After addressing variable visibility, the error changes to
ERROR ~ Error executing process > 'NFCORE_CUTANDRUN:CUTANDRUN:FRAG_LEN_HIST'
Caused by:
Process `NFCORE_CUTANDRUN:CUTANDRUN:FRAG_LEN_HIST` terminated with an error exit status (1)
Command executed:
calc_frag_hist.py \
--frag_path "*len.txt" \
--output frag_len_hist.txt
if [ -f "frag_len_hist.txt" ]; then
cat frag_len_header.txt frag_len_hist.txt > frag_len_mqc.yml
fi
cat <<-END_VERSIONS > versions.yml
"NFCORE_CUTANDRUN:CUTANDRUN:FRAG_LEN_HIST":
python: $(python --version | grep -E -o "([0-9]{1,}\.)+[0-9]{1,}")
numpy: $(python -c 'import numpy; print(numpy.__version__)')
pandas: $(python -c 'import pandas; print(pandas.__version__)')
seaborn: $(python -c 'import seaborn; print(seaborn.__version__)')
END_VERSIONS
Command exit status:
1
Command output:
Calclate fragment histogram
Command error:
Calclate fragment histogram
Traceback (most recent call last):
File "/home/sm718/.nextflow/assets/nf-core/cutandrun/bin/calc_frag_hist.py", line 117, in <module>
frag_hist["group"] = group_short
TypeError: 'NoneType' object does not support item assignment
No one else is reporting these errors, this is strange!
I just send batch job to our cluster with v3.2.1, let's see what happens here.
Cannot find revision 3.2.1
-- Make sure that it exists in the remote repository https://github.com/nf-core/cutandrun
Can I call this with explicit -r 3.2.1? Or is it still just 3.2?
3.2.1 is out. nextflow pull cutandrun
just performed the update for me.
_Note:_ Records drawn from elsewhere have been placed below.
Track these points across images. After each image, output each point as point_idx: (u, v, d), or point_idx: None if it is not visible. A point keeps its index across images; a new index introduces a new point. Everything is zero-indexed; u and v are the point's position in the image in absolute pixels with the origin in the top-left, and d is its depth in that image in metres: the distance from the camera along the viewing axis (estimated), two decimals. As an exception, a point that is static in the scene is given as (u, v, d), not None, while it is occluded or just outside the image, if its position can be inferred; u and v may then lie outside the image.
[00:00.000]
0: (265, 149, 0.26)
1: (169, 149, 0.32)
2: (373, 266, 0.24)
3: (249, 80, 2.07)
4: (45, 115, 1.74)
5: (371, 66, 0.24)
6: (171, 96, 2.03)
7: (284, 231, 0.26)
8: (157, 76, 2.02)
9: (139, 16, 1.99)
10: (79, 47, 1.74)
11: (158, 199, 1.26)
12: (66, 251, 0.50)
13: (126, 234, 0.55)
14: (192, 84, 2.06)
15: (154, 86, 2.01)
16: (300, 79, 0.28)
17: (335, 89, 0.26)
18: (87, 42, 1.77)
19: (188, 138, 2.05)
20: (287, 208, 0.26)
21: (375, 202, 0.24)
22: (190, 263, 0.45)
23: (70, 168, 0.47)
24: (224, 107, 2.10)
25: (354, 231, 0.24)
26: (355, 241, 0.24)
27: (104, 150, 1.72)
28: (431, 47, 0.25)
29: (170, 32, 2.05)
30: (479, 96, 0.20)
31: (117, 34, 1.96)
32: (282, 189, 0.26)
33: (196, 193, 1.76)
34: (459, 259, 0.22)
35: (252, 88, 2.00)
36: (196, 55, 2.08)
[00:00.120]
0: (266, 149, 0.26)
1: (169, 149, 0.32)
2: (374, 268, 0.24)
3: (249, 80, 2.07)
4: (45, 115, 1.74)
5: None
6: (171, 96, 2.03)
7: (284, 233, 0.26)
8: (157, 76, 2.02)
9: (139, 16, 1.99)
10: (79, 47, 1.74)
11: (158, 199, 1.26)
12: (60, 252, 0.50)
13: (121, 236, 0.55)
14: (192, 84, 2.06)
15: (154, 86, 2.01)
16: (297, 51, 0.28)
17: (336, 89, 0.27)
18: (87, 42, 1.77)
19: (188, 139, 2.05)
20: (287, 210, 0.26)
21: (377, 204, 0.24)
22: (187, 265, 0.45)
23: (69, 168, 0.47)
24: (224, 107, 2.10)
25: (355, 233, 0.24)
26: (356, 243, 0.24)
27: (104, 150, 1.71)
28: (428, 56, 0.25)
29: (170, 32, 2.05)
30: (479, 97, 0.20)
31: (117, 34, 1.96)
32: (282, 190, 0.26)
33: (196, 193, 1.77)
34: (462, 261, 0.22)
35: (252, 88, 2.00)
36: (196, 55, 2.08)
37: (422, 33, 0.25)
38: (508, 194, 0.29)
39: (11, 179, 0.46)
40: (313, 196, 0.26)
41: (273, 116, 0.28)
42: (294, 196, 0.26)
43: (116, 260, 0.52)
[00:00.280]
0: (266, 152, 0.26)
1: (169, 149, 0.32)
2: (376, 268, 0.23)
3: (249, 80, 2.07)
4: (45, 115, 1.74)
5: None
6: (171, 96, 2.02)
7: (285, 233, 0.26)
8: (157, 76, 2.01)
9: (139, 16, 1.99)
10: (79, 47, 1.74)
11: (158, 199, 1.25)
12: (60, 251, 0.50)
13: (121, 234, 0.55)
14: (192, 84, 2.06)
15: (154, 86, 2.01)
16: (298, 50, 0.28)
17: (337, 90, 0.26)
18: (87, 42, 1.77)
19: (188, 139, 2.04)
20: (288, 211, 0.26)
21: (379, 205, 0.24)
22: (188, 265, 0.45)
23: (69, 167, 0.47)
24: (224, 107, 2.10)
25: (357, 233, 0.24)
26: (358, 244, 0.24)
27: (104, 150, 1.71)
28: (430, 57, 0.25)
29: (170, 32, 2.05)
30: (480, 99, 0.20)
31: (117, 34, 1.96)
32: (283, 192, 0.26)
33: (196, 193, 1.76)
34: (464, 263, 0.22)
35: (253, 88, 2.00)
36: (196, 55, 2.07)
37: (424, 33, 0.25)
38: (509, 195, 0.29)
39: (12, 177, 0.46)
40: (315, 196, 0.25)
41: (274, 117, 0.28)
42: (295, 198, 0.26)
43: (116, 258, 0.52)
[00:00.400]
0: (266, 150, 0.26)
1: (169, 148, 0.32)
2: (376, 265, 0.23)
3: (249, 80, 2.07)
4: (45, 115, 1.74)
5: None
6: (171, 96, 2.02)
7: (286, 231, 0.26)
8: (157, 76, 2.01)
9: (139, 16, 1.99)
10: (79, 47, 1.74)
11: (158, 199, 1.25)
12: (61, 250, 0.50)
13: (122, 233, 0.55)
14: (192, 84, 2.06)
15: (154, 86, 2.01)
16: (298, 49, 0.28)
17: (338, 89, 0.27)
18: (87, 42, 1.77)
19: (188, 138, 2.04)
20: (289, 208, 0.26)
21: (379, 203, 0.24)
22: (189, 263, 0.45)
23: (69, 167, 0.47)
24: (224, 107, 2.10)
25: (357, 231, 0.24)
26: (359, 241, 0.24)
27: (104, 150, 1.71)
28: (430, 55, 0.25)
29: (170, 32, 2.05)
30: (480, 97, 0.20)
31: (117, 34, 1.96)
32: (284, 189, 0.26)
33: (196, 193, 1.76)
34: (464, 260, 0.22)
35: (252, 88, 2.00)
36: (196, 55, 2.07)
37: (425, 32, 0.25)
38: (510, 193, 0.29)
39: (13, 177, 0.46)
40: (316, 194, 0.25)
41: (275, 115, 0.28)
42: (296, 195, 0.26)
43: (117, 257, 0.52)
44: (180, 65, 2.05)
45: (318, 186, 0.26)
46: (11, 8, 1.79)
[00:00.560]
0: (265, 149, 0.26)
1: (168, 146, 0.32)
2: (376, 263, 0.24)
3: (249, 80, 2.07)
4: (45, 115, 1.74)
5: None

Still running :-/
My initial reflex was that this could be a Python-version issue wrt variable scoping when these are implicitly defined in the loop - but I tested this and this is not the case. That said, Python is 3.7 for me.
From how I interpret this, this only makes sense if the loop is never entered, i.e. if list(range(len(dt_frag_list))) is empty.
Does that make any sense?
I have rerun 3.2.1 and it first failed with the same error, then added
--- a/bin/calc_frag_hist.py
+++ b/bin/calc_frag_hist.py
@@ -25,6 +25,7 @@
# Author: @chris-cheshire
import os
+import sys
import glob
import argparse
@@ -61,6 +62,8 @@ frag_hist = None
dt_frag_list = glob.glob(frag_path)
dt_frag_list.sort()
+print("I: Iterating over "+str(len(dt_frag_list))+" files with fragments from derived from glob search '"+frag_path+"' - this number should not be 0, the argument was '"+args.frag_path+"', all executed in '"+os.getcwd()+"'")
+
for i in list(range(len(dt_frag_list))):
# Create dataframe from csv file for each file and save to a list of data frames
dt_frag_i = pd.read_csv(dt_frag_list[i], sep="\t", header=None, names=["Size", "Occurrences"])
and "-resume"-ed , corrected Python errors in my debug line :-) and resumed again. And then it worked. I found that the peak lists were not all cached when resumed - some files had still to be run. Would that be a potential explanation for the error? For a clearer error message, would you consider adding an extra debug message or even an early exit when the semantics are disturbed, like a glob not returning any results? Would you prefer me preparing a PR for that?